▸ Short problem
Reproduce every one of the lines below word for word, without leaving any out.

>> BEGIN Data for processing

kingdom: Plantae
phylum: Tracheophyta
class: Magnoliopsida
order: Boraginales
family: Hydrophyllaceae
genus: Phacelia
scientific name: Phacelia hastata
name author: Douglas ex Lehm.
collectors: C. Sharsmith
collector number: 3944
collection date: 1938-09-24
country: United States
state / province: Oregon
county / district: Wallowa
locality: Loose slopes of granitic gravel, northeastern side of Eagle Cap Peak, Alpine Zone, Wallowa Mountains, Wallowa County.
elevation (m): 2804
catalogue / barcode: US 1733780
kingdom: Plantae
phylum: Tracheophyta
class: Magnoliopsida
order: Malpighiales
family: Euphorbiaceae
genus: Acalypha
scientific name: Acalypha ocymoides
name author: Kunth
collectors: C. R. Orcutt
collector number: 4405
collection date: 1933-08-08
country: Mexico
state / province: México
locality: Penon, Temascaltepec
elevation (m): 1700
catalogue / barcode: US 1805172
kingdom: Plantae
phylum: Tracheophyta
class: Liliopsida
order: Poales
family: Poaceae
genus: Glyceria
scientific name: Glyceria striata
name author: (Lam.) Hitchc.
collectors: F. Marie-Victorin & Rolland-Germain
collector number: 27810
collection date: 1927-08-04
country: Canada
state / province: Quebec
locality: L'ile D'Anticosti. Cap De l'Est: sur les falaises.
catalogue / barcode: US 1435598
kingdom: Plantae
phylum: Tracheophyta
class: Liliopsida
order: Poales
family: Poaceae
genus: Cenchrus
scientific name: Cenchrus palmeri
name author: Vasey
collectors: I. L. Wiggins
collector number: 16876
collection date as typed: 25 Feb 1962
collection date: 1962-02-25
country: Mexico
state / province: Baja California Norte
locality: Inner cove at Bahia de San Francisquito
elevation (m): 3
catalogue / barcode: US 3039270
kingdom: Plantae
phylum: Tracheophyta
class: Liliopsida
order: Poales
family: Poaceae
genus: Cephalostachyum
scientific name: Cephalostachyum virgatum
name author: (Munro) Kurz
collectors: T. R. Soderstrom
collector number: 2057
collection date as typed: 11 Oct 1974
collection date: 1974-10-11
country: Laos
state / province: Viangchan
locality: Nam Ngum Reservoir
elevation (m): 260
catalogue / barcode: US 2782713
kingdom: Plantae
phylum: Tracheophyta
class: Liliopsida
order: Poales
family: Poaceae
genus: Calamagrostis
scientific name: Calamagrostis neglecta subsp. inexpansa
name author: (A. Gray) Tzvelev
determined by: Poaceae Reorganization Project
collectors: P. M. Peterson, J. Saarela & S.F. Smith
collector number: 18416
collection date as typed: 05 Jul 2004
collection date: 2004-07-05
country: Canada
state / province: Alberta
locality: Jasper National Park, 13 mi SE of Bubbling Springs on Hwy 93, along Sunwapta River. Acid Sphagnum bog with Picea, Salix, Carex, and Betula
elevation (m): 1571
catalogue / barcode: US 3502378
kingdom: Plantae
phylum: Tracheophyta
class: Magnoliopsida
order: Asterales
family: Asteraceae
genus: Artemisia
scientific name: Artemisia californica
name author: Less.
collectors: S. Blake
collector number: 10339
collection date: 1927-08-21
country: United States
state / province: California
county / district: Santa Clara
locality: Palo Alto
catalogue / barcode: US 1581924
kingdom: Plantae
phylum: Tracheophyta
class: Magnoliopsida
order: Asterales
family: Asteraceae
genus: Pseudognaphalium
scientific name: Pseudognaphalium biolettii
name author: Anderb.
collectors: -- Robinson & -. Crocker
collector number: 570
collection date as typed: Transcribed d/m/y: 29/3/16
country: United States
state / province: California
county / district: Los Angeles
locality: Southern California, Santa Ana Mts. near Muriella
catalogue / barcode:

>> END Data for processing

▸ Task response
kingdom: Plantae
phylum: Tracheophyta
class: Magnoliopsida
order: Boraginales
family: Hydrophyllaceae
genus: Phacelia
scientific name: Phacelia hastata
name author: Douglas ex Lehm.
collectors: C. Sharsmith
collector number: 3944
collection date: 1938-09-24
country: United States
state / province: Oregon
county / district: Wallowa
locality: Loose slopes of granitic gravel, northeastern side of Eagle Cap Peak, Alpine Zone, Wallowa Mountains, Wallowa County.
elevation (m): 2804
catalogue / barcode: US 1733780
kingdom: Plantae
phylum: Tracheophyta
class: Magnoliopsida
order: Malpighiales
family: Euphorbiaceae
genus: Acalypha
scientific name: Acalypha ocymoides
name author: Kunth
collectors: C. R. Orcutt
collector number: 4405
collection date: 1933-08-08
country: Mexico
state / province: México
locality: Penon, Temascaltepec
elevation (m): 1700
catalogue / barcode: US 1805172
kingdom: Plantae
phylum: Tracheophyta
class: Liliopsida
order: Poales
family: Poaceae
genus: Glyceria
scientific name: Glyceria striata
name author: (Lam.) Hitchc.
collectors: F. Marie-Victorin & Rolland-Germain
collector number: 27810
collection date: 1927-08-04
country: Canada
state / province: Quebec
locality: L'ile D'Anticosti. Cap De l'Est: sur les falaises.
catalogue / barcode: US 1435598
kingdom: Plantae
phylum: Tracheophyta
class: Liliopsida
order: Poales
family: Poaceae
genus: Cenchrus
scientific name: Cenchrus palmeri
name author: Vasey
collectors: I. L. Wiggins
collector number: 16876
collection date as typed: 25 Feb 1962
collection date: 1962-02-25
country: Mexico
state / province: Baja California Norte
locality: Inner cove at Bahia de San Francisquito
elevation (m): 3
catalogue / barcode: US 3039270
kingdom: Plantae
phylum: Tracheophyta
class: Liliopsida
order: Poales
family: Poaceae
genus: Cephalostachyum
scientific name: Cephalostachyum virgatum
name author: (Munro) Kurz
collectors: T. R. Soderstrom
collector number: 2057
collection date as typed: 11 Oct 1974
collection date: 1974-10-11
country: Laos
state / province: Viangchan
locality: Nam Ngum Reservoir
elevation (m): 260
catalogue / barcode: US 2782713
kingdom: Plantae
phylum: Tracheophyta
class: Liliopsida
order: Poales
family: Poaceae
genus: Calamagrostis
scientific name: Calamagrostis neglecta subsp. inexpansa
name author: (A. Gray) Tzvelev
determined by: Poaceae Reorganization Project
collectors: P. M. Peterson, J. Saarela & S.F. Smith
collector number: 18416
collection date as typed: 05 Jul 2004
collection date: 2004-07-05
country: Canada
state / province: Alberta
locality: Jasper National Park, 13 mi SE of Bubbling Springs on Hwy 93, along Sunwapta River. Acid Sphagnum bog with Picea, Salix, Carex, and Betula
elevation (m): 1571
catalogue / barcode: US 3502378
kingdom: Plantae
phylum: Tracheophyta
class: Magnoliopsida
order: Asterales
family: Asteraceae
genus: Artemisia
scientific name: Artemisia californica
name author: Less.
collectors: S. Blake
collector number: 10339
collection date: 1927-08-21
country: United States
state / province: California
county / district: Santa Clara
locality: Palo Alto
catalogue / barcode: US 1581924
kingdom: Plantae
phylum: Tracheophyta
class: Magnoliopsida
order: Asterales
family: Asteraceae
genus: Pseudognaphalium
scientific name: Pseudognaphalium biolettii
name author: Anderb.
collectors: -- Robinson & -. Crocker
collector number: 570
collection date as typed: Transcribed d/m/y: 29/3/16
country: United States
state / province: California
county / district: Los Angeles
locality: Southern California, Santa Ana Mts. near Muriella
catalogue / barcode:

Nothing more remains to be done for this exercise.